▶ ЗАДАНИЯ:
1 – Сколько дней Хаймзот провел в заключении, согласно тексту об аресте Хаймзота?
2 – Напишите продолжение текста об аресте Хаймзота, начав сразу после его последнего предложения.

▶ ФРАГМЕНТ ТЕКСТА:
В тот же день Хаймзот поднял шум в своей местной нацистской партийной организации и направил телеграммы Рему и Гиммлеру. Он также посетил местный полицейский участок и заявил об обыске. В участке ему сказали, что обыск был проведен гестапо якобы по доносу соседей о том, что Хаймзот имеет дома аппарат для размножения листовок антигитлеровской оппозиции. Но ни листовок, ни аппарата обнаружено не было.
На следующий день Хаймзоту через свои связи удалось выяснить, что в обыске принимали участие штурмовики, и установить их имена. Он немедленно информировал об этом Брейтхаупта, который обещал, что предпримет дальнейшие шаги. Вечером того же дня Брейтхаупт успокоил Хаймзота, заверив, что все в порядке и он может снова ночевать дома. Однако в половине пятого утра Хаймзота подняли с постели. Дом и двор были оцеплены штурмовиками. Хайм-зот был арестован.
О том, что происходило дальше, Хаймзот рассказал сотруднику резидентуры после освобождения. Сначала его препроводили в полицейский участок, а затем под конвоем из 7 человек отвезли на Хеде-манштрассе, 5. Этот дом пользовался в Берлине дурной славой как место пыток. Внешне это было типичное берлинское строение, на первом этаже которого находился маленький пансион «Штадт Дрезден». Похоже, что эта вывеска была маскировкой, так как, когда Хаймзота отводили в помещение для арестантов, он обратил внимание на то, что стены на уровне человеческого роста были в пятнах засохшей крови. Без объявления причин ареста и без допросов Хаймзот провел в заключении 14 дней. Обращались жестоко, били, издевались.

▶ СТРОКИ:
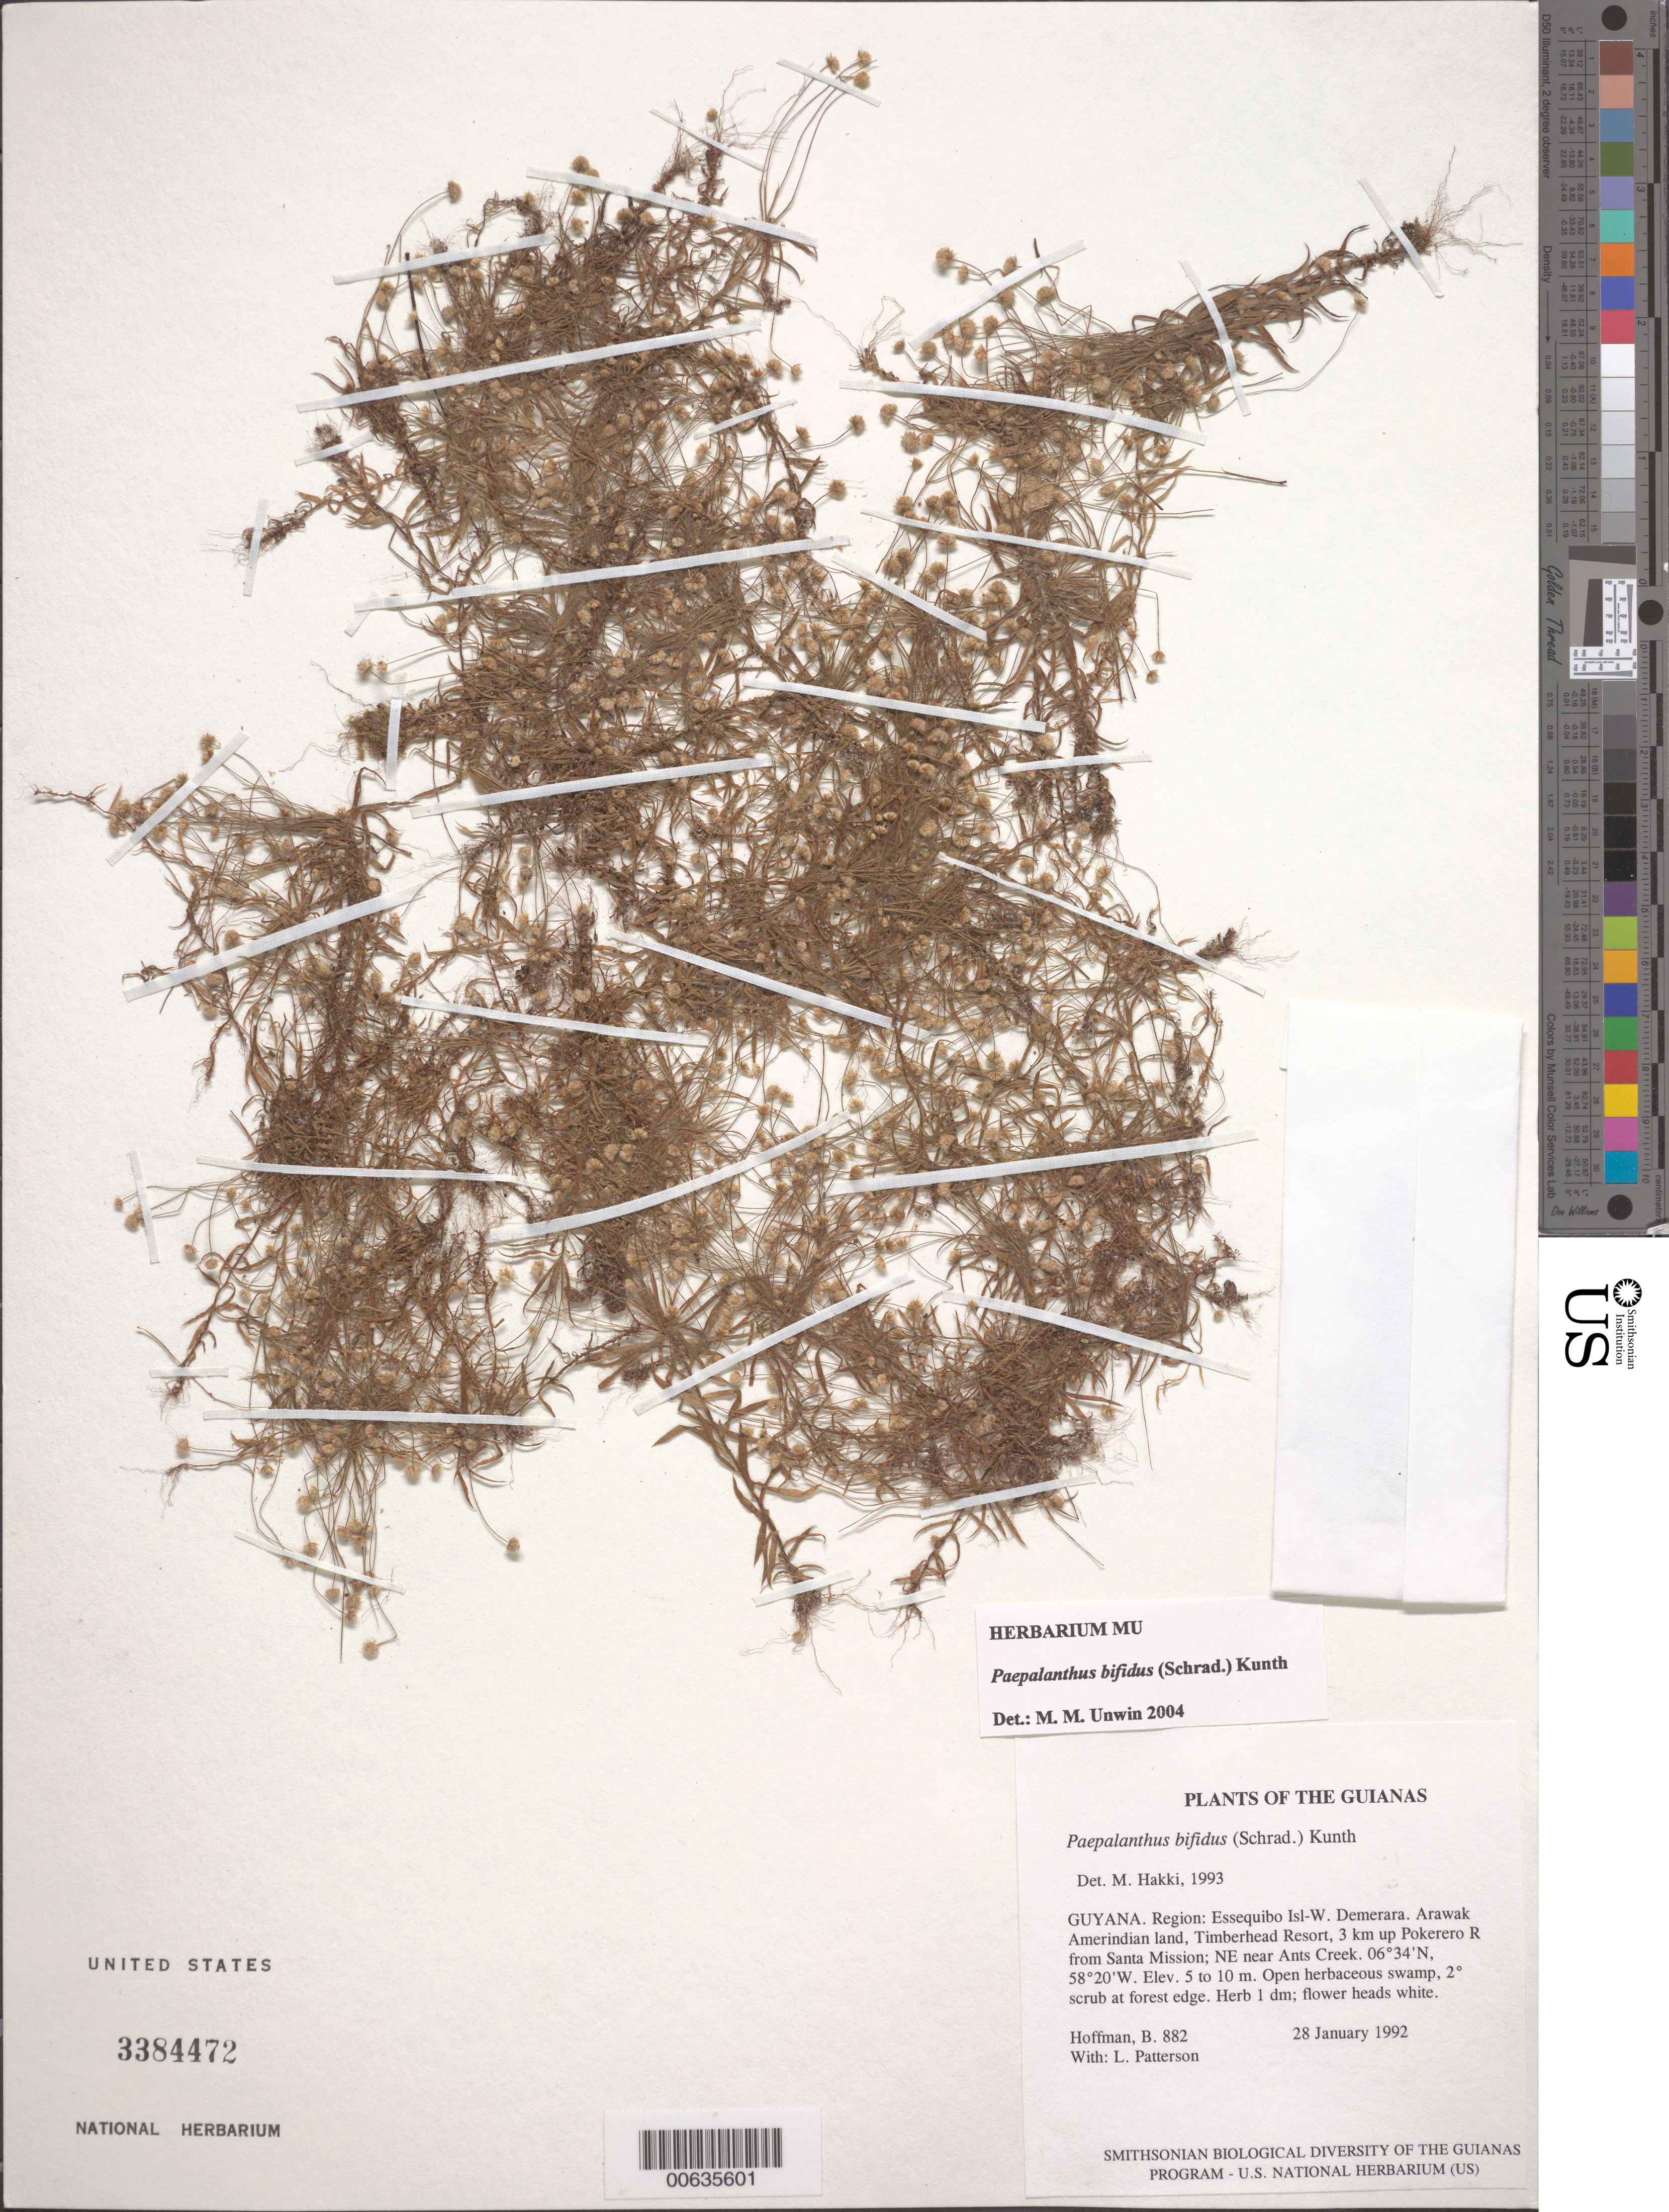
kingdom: Plantae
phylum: Tracheophyta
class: Liliopsida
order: Poales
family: Eriocaulaceae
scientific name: Giuliettia bifida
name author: (Schrad.) Andrino & Sano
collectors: B. Hoffman & L. Patterson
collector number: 882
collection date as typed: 28 January 1992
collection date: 1992-01-28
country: Guyana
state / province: Essequibo Isl-W. Demerara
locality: Arawak Amerindian land, Timberhead Resort, 3 km up Pokerero River from Santa Mission; NE near Ants Creek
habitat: Open herbaceous swamp, secondary scrub at forest edge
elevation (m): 5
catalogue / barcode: US 3384472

▶ ОЖИДАЕМЫЕ РЕЗУЛЬТАТЫ:
1 – 14 дней.

2 –
Хаймзот написал письма Брейтхаупту, Гиммлеру и некоторым другим видным национал-социалистам, а также обратился за помощью к майору Стефани из «Стального шлема». Все напрасно — ответов не было. Позднее он узнал, что ни одно его письмо из тюрьмы отправлено не было. Полученные на его имя письма ему также не передавались. Как раз в это время от горя в связи с арестом сына смертельно заболел отец Хаймзота. Это от него тоже скрыли и лишь ознакомили с телеграммой матери о смерти отца.
Через четырнадцать дней после ареста Хаймзота, наконец, вызвали на допрос. Все вопросы следователя по особо важным делам касались участия Хаймзота в оппозиции Гитлеру. Получив на все вопросы отрицательный ответ, следователь хмыкнул и заявил: «Будьте довольны, что вас выпускают на свободу». В чем его обвиняют, следователь так и не сказал.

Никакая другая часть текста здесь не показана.